Visual aid
by Rebecca Voelker
The Rotarian -- August 2010
Illustration by Dave Cutler
I n developing nations, tens of millions of people – some estimate as many as two billion – need glasses. “The problem is not just a health problem,” British physicist Joshua Silver told a 2009 global conference on innovation. “It is an educational problem, an economical problem, and a quality-of-life problem.”
Bob Martin, a member of the Rotary Club of Rockville, Md., USA, has set up one vision clinic in the Mexican state of Yucatán and is working on a second. “If you can’t see, you can’t work and you can’t learn,” he says. Martin and Silver are among the scientists, vision specialists, and advocates who are using innovative technologies to bring eyeglasses to people in developing countries who can’t get to an eye doctor or afford prescription lenses.
Vision issues called refractive errors, which include nearsightedness, farsightedness, and astigmatism, result from irregularly shaped corneas that don’t focus light properly. One solution to nearsighted and farsighted vision is a self-adjusting pair of glasses. Two designs are currently being distributed.
Silver has developed glasses with frames that have a small dial at each outer edge. The dials control a clear silicone oil that is pumped into a flexible membrane between two hard, noncorrective plastic lenses. More fluid expands the membrane to correct farsightedness and presbyopia – an age-related condition that’s usually addressed with reading glasses. Less fluid causes the membrane to contract, which corrects nearsightedness.
The UK-based Centre for Vision in the Developing World, where Silver is director, has already distributed more than 30,000 pairs of this type of self-adjusting glasses in 15 countries and aims to give out a total of one billion pairs by 2020.
A different approach is based on a concept that U.S. physicist and Nobel Prize laureate Luis Alvarez developed in the 1960s. In this design, two lenses, each having a flat side and a curved side, are positioned with the flat sides together. The wearer turns a small wheel on each side of the frames to slide the lenses across each other, producing different thicknesses that correct degrees of refractive errors.

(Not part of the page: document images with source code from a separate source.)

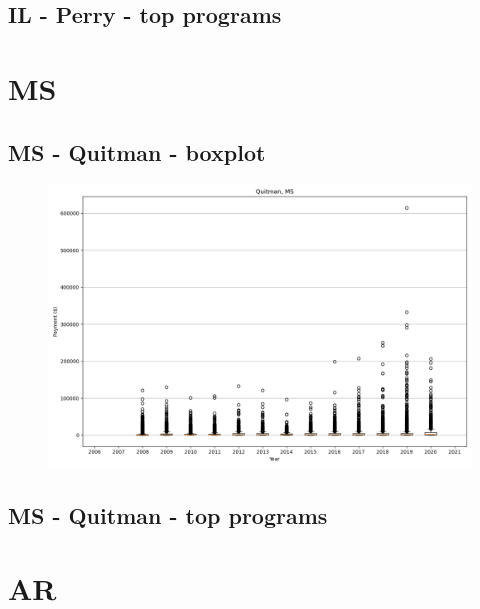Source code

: \subsection*{IL - Perry - top programs}

\newpage
\section*{MS}
\subsection*{MS - Quitman - boxplot}
\begin{figure}[h]
\centering
\includegraphics[width=7in]{../output/boxplots/counties/Quitman-MS_boxplot.png}
\end{figure}


\subsection*{MS - Quitman - top programs}

\newpage
\section*{AR}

Two Dutch organizations have been working to develop and issue designs based on the Alvarez model. The Focus on Vision Foundation, which calls its glasses Focusspecs, has tested them in Africa and Asia and planned to provide 30,000 pairs to Afghanistan, Ghana, and Tanzania in early 2010. U-Specs, devised at the VU University Medical Center in Amsterdam, were first distributed in Afghanistan in 2009; this year, the university plans to produce one million pairs.
“In both types of glasses” – the Silver and Alvarez models – “the technique is clever,” says Lee Duffner, an ophthalmologist in Hollywood, Fla., and spokesman for the American Academy of Ophthalmology. “But neither one is an ideal solution, because the cost is still prohibitive.”
Sjoerd Hannema, who headed the U-Specs team until last year, says the two models range from about US$2 to $20, depending on the quantity. “The target consumer in developing countries will have to pay between $2 and $3; the rest of the costs should be covered by donors or sponsors,” he notes. Hannema is CEO of a UK-based nonprofit called Adaptive Eyewear, which plans to provide more than one million pairs of fluid-filled and sliding-lens designs, as well as ready-made reading glasses, to people in Rwanda over the next five years.
Martin, meanwhile, has a different approach. He founded the Global re-Vision Network to collect, sort, and distribute used eyeglasses. Lions Clubs International collects most of the glasses, which Martin ships to a clinic in Mérida, the capital of Yucatán. Workers there clean each pair and enter the prescription information into a database. The clinic’s employees test patients’ eyes, determine the type of prescriptions they need, and input that data into the computer. A program then finds the best match among the thousands of pairs of glasses in the clinic’s inventory.
Martin learned about the system eight years ago during a trip to Mexico City, where he visited Devlyn Optical, headed by Frank J. Devlyn, past president of Rotary International. Devlyn used it in his own clinic to provide patients with used eyeglasses. “I thought it was incredibly clever,” Martin recalls.
He got in touch with the database developer, who gave him permission to use the program. Every month, it helps about 2,000 patients who come to the Mérida clinic. “The approach we’ve taken addresses the gamut of refractive error problems,” Martin says.
Still, some experts prefer an even more low-tech approach.
“The story is about building capacity,” says Brien Holden, chair of the global fundraising initiative Optometry Giving Sight and CEO of the former Institute for Eye Research in Sydney, Australia, which recently was renamed for him.
Holden says that while self-adjusting and used glasses can be useful in the short-term, efforts should focus on training people as optical and vision technicians who can perform basic eye exams and make glasses to meet each patient’s specific needs. These sorts of organized programs have been successful in establishing self-sustaining vision centers in India, he notes.
“A billionaire could fly over Africa and give out glasses, but that’s wasteful,” says Holden. “What we need is a coordination system.”